• _Aim of the task_: The lines of the records that include "shoulder" should all be copied.

• _Data for the task_:
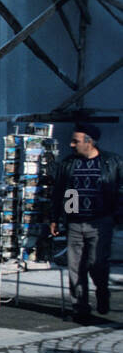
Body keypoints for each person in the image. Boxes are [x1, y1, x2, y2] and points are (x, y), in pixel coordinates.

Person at [51, 122, 122, 321]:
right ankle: (80, 307)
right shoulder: (68, 164)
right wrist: (57, 218)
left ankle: (101, 291)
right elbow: (60, 193)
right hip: (75, 222)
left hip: (100, 222)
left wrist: (117, 214)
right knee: (75, 267)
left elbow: (121, 190)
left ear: (89, 142)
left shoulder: (111, 162)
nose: (72, 145)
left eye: (76, 141)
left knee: (96, 263)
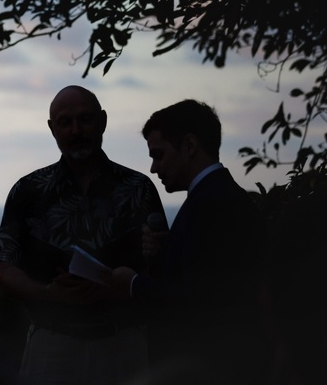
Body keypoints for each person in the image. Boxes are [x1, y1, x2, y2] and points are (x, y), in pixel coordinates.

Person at [0, 85, 164, 385]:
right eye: (65, 122)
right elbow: (6, 273)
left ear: (103, 122)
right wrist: (49, 293)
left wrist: (124, 287)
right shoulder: (27, 191)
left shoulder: (138, 188)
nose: (75, 130)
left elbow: (163, 263)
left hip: (122, 343)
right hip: (52, 345)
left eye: (85, 119)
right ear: (51, 129)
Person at [110, 99, 268, 384]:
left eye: (158, 154)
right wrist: (165, 252)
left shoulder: (210, 205)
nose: (154, 168)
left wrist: (133, 285)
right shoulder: (219, 198)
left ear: (190, 146)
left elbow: (196, 302)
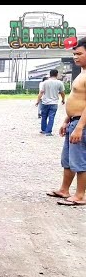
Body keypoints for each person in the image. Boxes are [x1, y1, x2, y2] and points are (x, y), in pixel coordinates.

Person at [47, 37, 86, 206]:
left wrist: (79, 127)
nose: (75, 57)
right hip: (73, 121)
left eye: (79, 54)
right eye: (74, 54)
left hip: (81, 125)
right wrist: (67, 120)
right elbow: (77, 100)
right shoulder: (82, 73)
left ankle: (80, 195)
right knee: (68, 160)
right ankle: (64, 190)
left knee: (79, 161)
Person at [36, 69, 66, 136]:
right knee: (51, 117)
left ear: (50, 74)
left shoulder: (45, 82)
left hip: (45, 102)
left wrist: (38, 101)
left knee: (44, 117)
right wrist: (63, 100)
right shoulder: (59, 83)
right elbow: (62, 93)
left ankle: (43, 130)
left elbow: (41, 92)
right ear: (57, 74)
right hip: (54, 103)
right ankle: (48, 132)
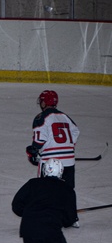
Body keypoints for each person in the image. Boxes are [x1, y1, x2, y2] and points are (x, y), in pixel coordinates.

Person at [26, 89, 80, 226]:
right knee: (68, 189)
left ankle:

• _Solution to the exercise_:
right shoulder: (68, 164)
left shoulder: (111, 162)
right shoulder: (27, 191)
left shoulder: (138, 188)
left shoulder: (210, 205)
right shoulder: (219, 198)
right shoulder: (82, 73)
left shoulder: (45, 82)
right shoulder: (59, 83)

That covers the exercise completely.